È tempo di bilanci per il Gruppo Campari, nota azienda italiana leader mondiale nel settore alimentare per la produzione di bevande alcoliche e analcoliche.
Il Consiglio di Amministrazione di Davide Campari-Milano S.p.A. approva il progetto di bilancio per il 2018.
Il 2018 si chiude con un utile netto rettificato di 249,3 milioni di euro (+6,8%). Le vendite si sono attestate a 1,711 miliardi di euro, con una crescita del +5,3% in particolar modo grazie ai principali brand del Gruppo a livello globale ( Aperol, Campari, Wild Turkey, American Honey, Grand Marnier), l’ebitda rettificato è pari a 432,6 milioni (-1,1%) e l’ebit rettificato a 378,8 milioni (-0,4%).
Nel panorama italiano, il Gruppo registra il 20,8% delle vendite totali e una significativa crescita del +3,6%, trainata sopratutto da Aperol e Campari, Braulio, Espòlon e SKYY; trend meno favorevoli, invece, si ritrovano nelle vendite di Crodino, Campari Soda e Cinzano sparkling wine.
Il CEO Bob Kunze-Concewitz si ritiene soddisfatto della performance appena realizzata in termini di crescita organica, grazie alle strategie attuate negli ultimi anni.
Emerge, infatti, che il gruppo Campari abbia conseguito un aumento significativo del margine lordo pari a +680 punti base solo negli ultimi anni.
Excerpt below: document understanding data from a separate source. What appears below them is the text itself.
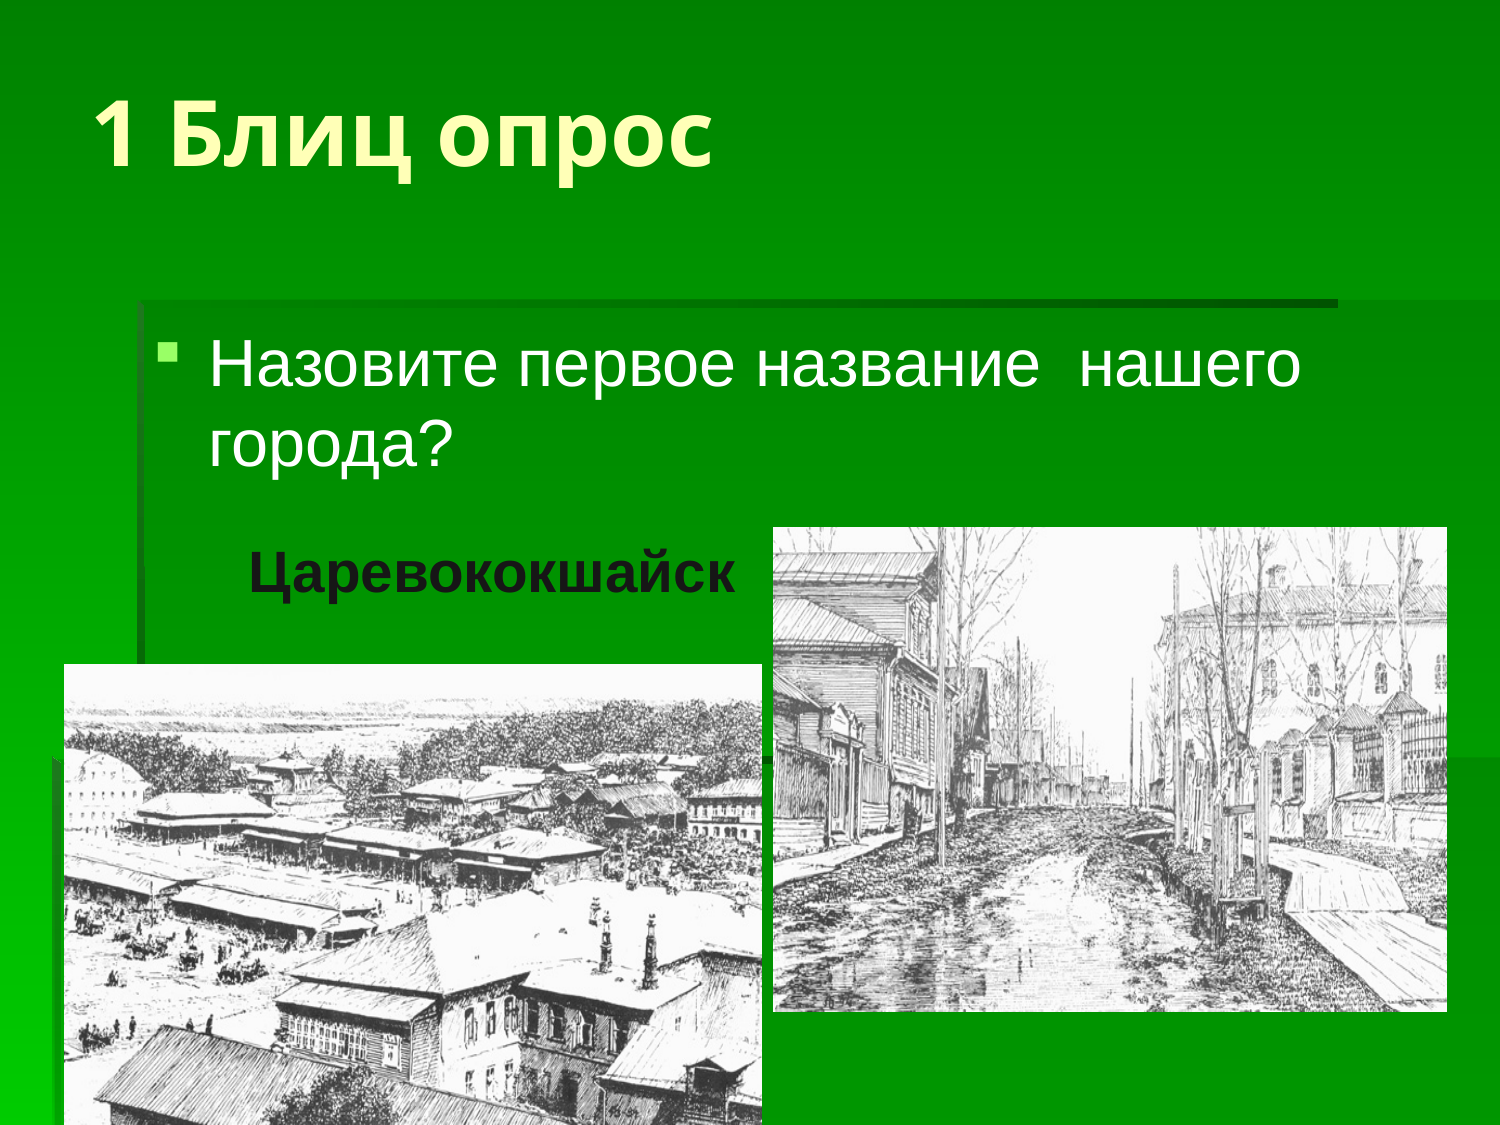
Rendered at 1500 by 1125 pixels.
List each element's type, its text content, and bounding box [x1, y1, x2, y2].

picture [64, 664, 763, 1125]
picture [773, 526, 1448, 1012]
text_box Царевококшайск [233, 527, 751, 612]
list Назовите первое название нашего города? [137, 312, 1452, 540]
title 1 Блиц опрос [74, 39, 940, 221]
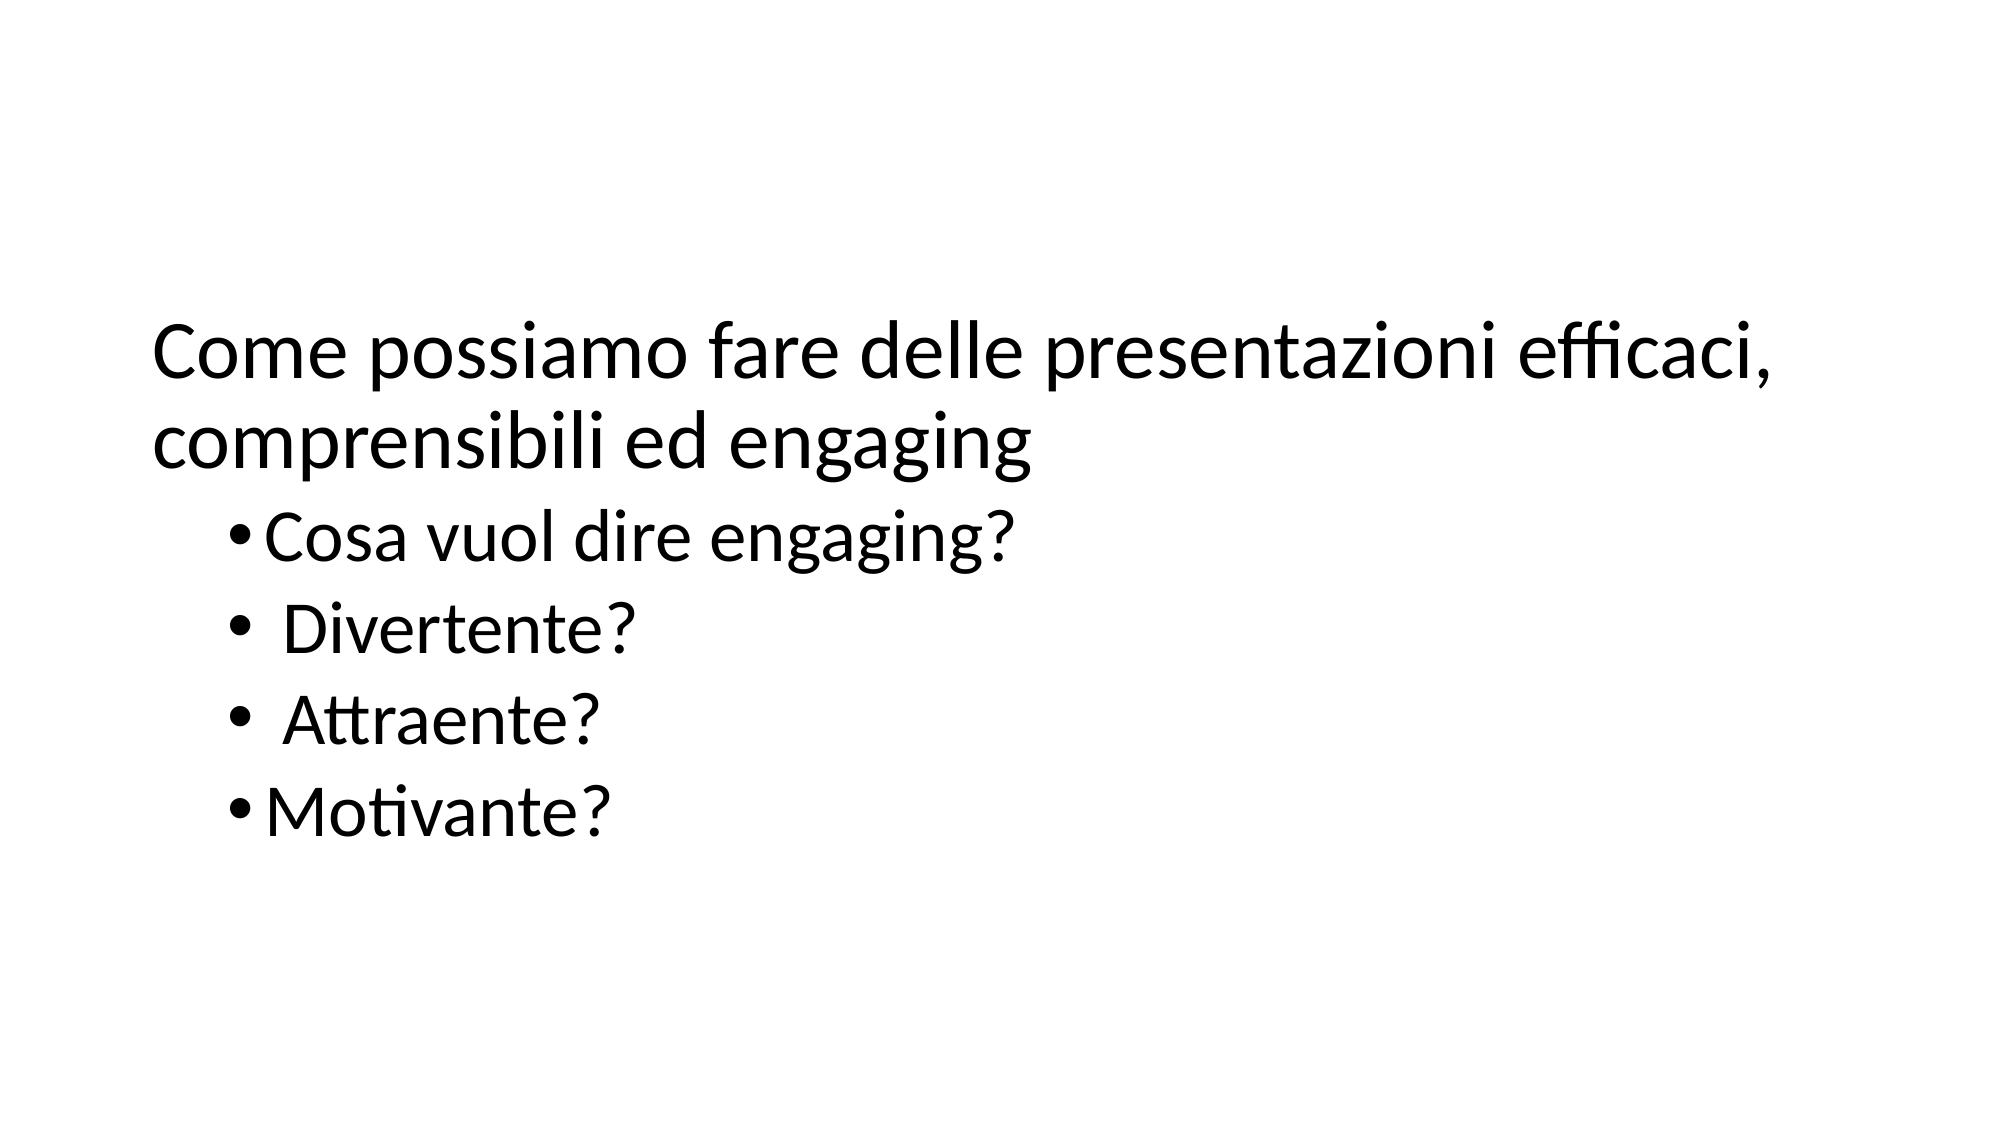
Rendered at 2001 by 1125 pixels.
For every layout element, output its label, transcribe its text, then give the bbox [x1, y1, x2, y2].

Per il 2019, il CEO prevede che la situazione favorevole in cui attualmente si trova il Gruppo non possa fare altro che proseguire, senza perder d’occhio le sfide da fronteggiare, derivanti sopratutto dall’aumento del prezzo d’acquisto dell’agave.
In un contesto caratterizzato da incertezze e difficoltà economiche, si prospetta di prendere delle decisioni bilanciate in termini di rischi e opportunità.
“Nonostante ciò, rimaniamo fiduciosi circa il conseguimento di una performance positiva nel 2019 per i principali indicatori organici”, conclude Bob Kunze-Concewitz.
In una nota, inoltre, sottolinea che le previsioni di quest’anno in termini di utile netto si attestano intorno a 14 milioni di euro, supposizione positiva dovuta in particolare a risparmi fiscali del regime “Patent box”, un decreto italiano che prevede la tassazione per i redditi derivanti dall’utilizzo di opere d’ingegno, come per esempio software protetti da copyright, brevetti, disegni e modelli), ovvero processi, formule e informazioni acquisite nel campo industriale, commerciale o scientifico.
L’importo previsto è in linea con quello del 2018, pari a circa 26 milioni, che compenserà il costo per il completamento di progetti di riorganizzazione pari a circa 16 milioni di euro.